In the records that follow, locate every line with "from" and extract it.

Stored data entries
┄┄┄┄┄┄

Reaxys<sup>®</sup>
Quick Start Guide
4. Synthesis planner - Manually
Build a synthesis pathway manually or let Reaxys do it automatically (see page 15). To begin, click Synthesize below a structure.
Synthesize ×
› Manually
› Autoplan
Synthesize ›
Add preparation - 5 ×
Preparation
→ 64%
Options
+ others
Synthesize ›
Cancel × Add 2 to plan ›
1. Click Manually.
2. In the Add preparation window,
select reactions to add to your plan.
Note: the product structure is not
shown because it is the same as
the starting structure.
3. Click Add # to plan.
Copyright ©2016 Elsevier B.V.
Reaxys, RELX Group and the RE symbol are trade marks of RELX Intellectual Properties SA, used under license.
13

┄┄┄┄┄┄

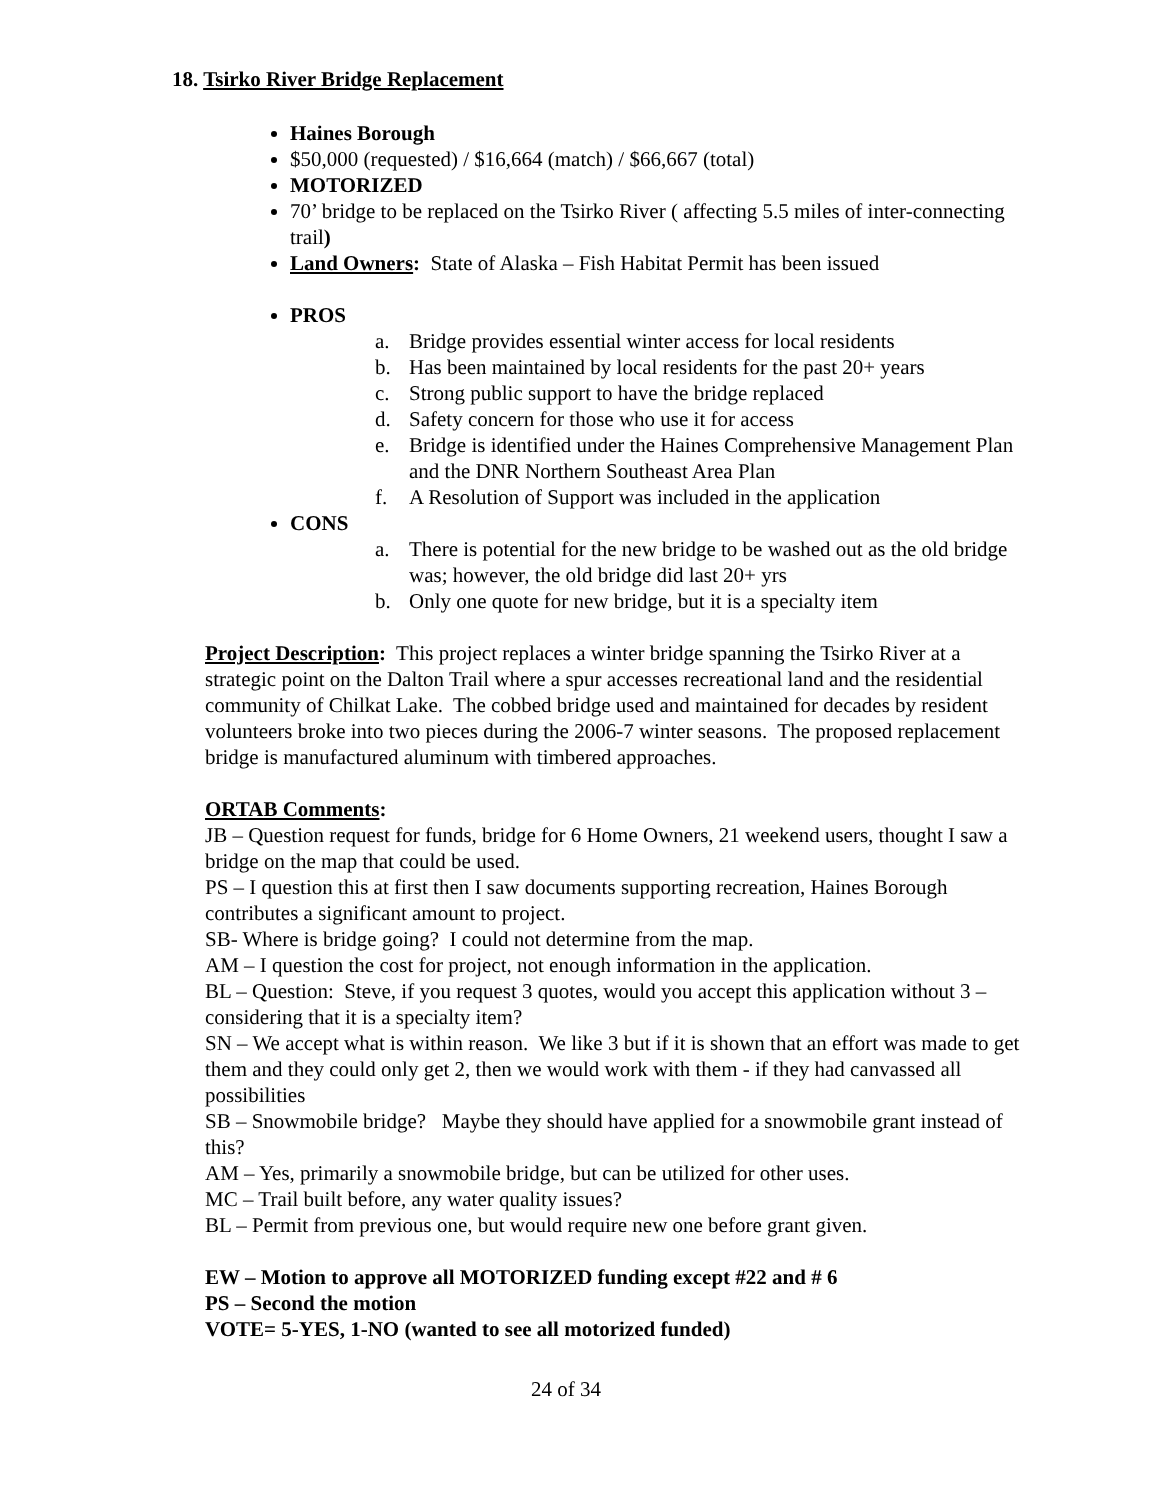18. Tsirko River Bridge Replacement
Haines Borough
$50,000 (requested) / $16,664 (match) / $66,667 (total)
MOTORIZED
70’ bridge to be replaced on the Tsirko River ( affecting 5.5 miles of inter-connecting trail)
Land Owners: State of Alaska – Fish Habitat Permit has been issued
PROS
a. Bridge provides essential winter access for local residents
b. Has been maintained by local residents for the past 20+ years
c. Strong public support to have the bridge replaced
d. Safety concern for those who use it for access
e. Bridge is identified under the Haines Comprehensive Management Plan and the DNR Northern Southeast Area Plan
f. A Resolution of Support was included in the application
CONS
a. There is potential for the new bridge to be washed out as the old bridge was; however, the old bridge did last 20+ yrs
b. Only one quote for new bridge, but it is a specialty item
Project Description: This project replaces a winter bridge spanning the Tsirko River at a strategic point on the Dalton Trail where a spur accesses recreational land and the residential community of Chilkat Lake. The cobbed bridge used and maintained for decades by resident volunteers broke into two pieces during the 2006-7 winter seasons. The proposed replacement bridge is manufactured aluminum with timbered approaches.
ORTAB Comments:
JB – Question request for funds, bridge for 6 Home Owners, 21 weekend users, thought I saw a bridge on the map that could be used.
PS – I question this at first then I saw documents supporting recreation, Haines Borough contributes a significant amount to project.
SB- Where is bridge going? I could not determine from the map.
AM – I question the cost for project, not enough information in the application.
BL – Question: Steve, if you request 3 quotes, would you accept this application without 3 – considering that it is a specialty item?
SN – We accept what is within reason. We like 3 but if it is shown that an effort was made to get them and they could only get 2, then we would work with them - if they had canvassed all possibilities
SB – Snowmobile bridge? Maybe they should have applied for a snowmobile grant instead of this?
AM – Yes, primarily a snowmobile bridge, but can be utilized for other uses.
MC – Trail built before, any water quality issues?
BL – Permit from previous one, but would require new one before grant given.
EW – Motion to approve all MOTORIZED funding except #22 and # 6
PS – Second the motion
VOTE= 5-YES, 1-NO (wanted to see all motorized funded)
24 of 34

┄┄┄┄┄┄

Reply |
SB- Where is bridge going? I could not determine from the map.
BL – Permit from previous one, but would require new one before grant given.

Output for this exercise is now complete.